Opernfestspiele Heidenheim • Macbeth Ein „Theater im Theater“-Ereignis mit einer ideal besetzten Titelpartie
Kaum jemand wird sich wundern, dass das auf den frühen Verdi spezialisierte Heidenheimer Opern-Kompetenzteam um seinen Festspielintendanten und Musikalischen Leiter Marcus Bosch der Urfassung von Verdis „Macbeth“ den Vorzug gibt. 1847 in Florenz uraufgeführt, benennt Bosch sie im Programmheft als „fast schon explosiv“. Diese theoretische Einschätzung bestätigt er in der Praxis vom Pult aus mit der instrumental nicht minder explosiven Cappella Aquileia, einem hochkarätigen Solistenensemble, in dem Leah Gordon souverän die eiskalt berechnende Aura ihrer Lady Macbeth spiegelt und Don Lee als verwundbarer Banco auffällt, sowie dem verhext starken (Frauen)-Chor aus Brünn auf eindrückliche Weise.

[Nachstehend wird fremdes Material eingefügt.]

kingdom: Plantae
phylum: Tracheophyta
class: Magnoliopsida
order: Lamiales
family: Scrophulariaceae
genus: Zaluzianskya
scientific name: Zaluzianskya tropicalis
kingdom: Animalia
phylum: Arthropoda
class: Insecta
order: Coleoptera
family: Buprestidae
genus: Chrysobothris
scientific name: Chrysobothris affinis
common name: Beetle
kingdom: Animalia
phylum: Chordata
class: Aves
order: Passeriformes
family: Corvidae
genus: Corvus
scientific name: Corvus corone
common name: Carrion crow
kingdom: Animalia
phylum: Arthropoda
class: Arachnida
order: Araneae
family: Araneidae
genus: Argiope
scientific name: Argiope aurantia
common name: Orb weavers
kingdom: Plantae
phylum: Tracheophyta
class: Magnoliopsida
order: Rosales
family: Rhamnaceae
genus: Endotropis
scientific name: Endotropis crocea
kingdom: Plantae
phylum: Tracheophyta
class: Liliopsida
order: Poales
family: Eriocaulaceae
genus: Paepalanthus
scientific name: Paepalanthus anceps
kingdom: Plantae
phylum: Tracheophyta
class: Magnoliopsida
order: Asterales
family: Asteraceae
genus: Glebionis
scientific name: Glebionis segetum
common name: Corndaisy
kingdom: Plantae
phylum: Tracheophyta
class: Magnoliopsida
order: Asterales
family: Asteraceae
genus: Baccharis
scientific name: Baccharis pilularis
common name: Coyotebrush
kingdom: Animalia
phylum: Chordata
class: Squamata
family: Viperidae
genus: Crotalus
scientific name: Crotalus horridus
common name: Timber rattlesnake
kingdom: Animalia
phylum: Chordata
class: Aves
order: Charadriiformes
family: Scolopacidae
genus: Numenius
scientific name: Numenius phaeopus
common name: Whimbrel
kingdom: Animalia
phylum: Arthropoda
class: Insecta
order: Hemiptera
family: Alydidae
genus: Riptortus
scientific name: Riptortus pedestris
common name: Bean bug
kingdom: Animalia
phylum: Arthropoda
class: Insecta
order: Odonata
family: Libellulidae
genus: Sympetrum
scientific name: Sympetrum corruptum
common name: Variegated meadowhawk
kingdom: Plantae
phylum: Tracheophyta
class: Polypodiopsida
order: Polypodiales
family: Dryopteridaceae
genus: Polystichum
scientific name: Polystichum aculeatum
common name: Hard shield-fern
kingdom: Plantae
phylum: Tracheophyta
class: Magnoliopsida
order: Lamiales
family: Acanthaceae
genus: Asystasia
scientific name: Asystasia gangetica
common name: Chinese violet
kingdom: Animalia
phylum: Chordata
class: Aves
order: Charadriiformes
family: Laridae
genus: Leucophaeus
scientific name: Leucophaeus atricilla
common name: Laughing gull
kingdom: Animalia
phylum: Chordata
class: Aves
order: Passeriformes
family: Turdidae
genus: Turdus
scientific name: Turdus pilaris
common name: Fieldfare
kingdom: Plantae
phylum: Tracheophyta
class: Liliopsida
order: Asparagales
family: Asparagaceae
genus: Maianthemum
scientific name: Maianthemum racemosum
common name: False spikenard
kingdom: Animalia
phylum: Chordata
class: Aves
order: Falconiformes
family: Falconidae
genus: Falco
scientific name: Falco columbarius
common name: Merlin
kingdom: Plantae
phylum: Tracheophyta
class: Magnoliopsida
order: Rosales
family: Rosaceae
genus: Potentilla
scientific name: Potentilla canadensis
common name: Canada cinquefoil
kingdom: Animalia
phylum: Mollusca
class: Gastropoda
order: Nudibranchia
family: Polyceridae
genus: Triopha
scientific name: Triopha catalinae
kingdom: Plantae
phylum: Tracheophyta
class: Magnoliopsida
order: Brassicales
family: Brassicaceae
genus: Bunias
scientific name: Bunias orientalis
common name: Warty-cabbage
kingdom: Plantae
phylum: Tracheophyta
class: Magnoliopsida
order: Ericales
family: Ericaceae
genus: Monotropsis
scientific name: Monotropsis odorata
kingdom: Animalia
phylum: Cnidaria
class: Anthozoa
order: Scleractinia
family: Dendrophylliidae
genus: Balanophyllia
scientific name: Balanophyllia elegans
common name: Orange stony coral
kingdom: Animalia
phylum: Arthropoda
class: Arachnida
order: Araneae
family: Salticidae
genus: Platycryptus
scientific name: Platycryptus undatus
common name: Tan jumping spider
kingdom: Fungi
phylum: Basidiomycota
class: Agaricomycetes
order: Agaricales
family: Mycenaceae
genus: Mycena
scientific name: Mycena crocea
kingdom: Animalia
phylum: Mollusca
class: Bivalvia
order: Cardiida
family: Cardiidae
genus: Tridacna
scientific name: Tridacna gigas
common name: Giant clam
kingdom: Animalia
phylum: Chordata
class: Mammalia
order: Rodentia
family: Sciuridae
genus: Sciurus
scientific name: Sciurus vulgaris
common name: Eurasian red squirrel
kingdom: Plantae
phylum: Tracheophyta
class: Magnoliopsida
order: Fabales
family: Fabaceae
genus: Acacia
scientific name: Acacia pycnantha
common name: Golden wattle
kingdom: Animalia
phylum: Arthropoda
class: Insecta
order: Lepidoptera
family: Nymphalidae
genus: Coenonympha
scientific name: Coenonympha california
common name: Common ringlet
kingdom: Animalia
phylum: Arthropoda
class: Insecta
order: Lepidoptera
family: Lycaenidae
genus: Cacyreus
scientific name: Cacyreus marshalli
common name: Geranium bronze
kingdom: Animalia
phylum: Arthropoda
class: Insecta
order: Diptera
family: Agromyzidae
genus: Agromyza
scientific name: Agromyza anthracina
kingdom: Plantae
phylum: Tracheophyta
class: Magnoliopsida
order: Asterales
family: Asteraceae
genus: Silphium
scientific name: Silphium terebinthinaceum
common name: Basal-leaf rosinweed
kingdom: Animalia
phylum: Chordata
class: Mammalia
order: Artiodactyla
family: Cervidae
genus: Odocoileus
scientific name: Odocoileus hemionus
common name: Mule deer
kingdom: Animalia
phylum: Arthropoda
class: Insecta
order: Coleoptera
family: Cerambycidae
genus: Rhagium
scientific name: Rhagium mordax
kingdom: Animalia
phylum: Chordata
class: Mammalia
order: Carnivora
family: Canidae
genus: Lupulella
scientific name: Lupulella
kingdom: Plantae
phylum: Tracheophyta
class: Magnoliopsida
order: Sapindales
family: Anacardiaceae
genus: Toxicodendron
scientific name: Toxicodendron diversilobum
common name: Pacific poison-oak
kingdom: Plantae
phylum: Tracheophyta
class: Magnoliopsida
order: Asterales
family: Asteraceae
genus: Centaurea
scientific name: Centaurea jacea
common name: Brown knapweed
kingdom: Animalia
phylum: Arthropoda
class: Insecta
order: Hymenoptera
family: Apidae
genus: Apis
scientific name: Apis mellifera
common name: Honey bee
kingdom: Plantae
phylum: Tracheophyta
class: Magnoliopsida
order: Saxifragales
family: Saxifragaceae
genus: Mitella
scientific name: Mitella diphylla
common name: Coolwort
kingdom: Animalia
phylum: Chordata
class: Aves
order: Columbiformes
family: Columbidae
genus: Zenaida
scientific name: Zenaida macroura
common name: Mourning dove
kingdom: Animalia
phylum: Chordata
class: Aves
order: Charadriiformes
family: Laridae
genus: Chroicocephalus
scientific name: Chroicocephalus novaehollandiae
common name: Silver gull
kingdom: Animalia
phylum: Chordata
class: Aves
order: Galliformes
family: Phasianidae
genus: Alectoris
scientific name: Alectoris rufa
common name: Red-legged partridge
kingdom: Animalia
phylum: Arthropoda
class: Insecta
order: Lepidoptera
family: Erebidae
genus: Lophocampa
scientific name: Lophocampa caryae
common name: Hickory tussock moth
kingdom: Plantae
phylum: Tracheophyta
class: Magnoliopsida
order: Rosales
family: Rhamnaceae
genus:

Der mutige, dramatisch scharf gestellte Verdi und damit die erste Version (1865 von der Pariser Fassung abgelöst) seiner düsteren Shakespeare-Oper wird im ausverkauften Heidenheimer Kongresszentrum zum spannungsintensiven, umjubelten Theater im Theater. Dank seiner Partitur, aus der heraus sich konsequent und mit teils doppelbödigem Rumoren die tragische Handlung formt, mit seiner szenischen Klarheit und nicht zuletzt mit der überragend besetzten Titelpartie lässt dieser Premierenabend den Puls des Publikums bald höherschlagen.
Trotz reichlich Mord und Totschlag, die Mittel zum Zweck des Aufstiegs sind, erzählt diese Oper nicht von Monstern, sondern von toxisch ambitionierten Menschen. Die finden sich, wie Regisseur und Ausstatter Andreas Baesler weiß, gar nicht selten (auch) in echten Theatern. Sein Regiekonzept baut nicht zuletzt auf das ikonische Shakespeare-Zitat „Die ganze Welt ist Bühne …“ und verlegt das Schicksal des schottischen Feldherrn Macbeth und seiner selbstbewussten Lady in die Welt eines heutigen Theaterbetriebs. Als muntere Hexen mit ihren rätselhaft-geheimnisvollen Prognosen stehen Bühnenarbeiterinnen parat und Putzfrauen mit ihren tanzenden Besen zur Stelle, der finale Wald von Birnam lässt sich auch mit einer Notenpult-Reihe bilden, Garderobe und Probebühnen fungieren als Schlossareal. Im Theater reüssieren Künstler, die die Macht der Inszenierung in Anspruch nehmen, die sich von der ihnen angetragene Rolle verführen und für Erfolge feiern lassen. Auch Versagensängste, Blamagen, Konkurrenz sind im Bühnenmetier keine Fremdworte.
Wie schlüssig, welch weise Entscheidung, diesen Heidenheimer Künstler-Macbeth dem Wiener Bariton Thomas Weinhappel und damit einem schlichtweg sensationellen Sänger-Interpreten anzuvertrauen! Nicht allein stimmlich facettenreich und brillant verkörpert er die tödlich endende emotionale Gratwanderung dieses Nicht-Helden mit wunderbar natürlicher, darstellerisch ausgefeilter Präsenz. Weinhappel schlüpft in die Rolle, in die Seele eines Mannes, der gegen seine Intuition handelt, sein Gewissen über Bord wirft und von der Managerin an seiner Seite eher schlecht beraten, von der Ambition und der höheren Position überwältigt wird. Macbeth geht über Leichen und wird vom Wahnsinn gepeinigt, als diese sich ihm als Geister zeigen und ihn mit seinen Missetaten konfrontieren. Gerne würde man diesem großartigen Bariton bald an den führenden Häusern wiederbegegnen!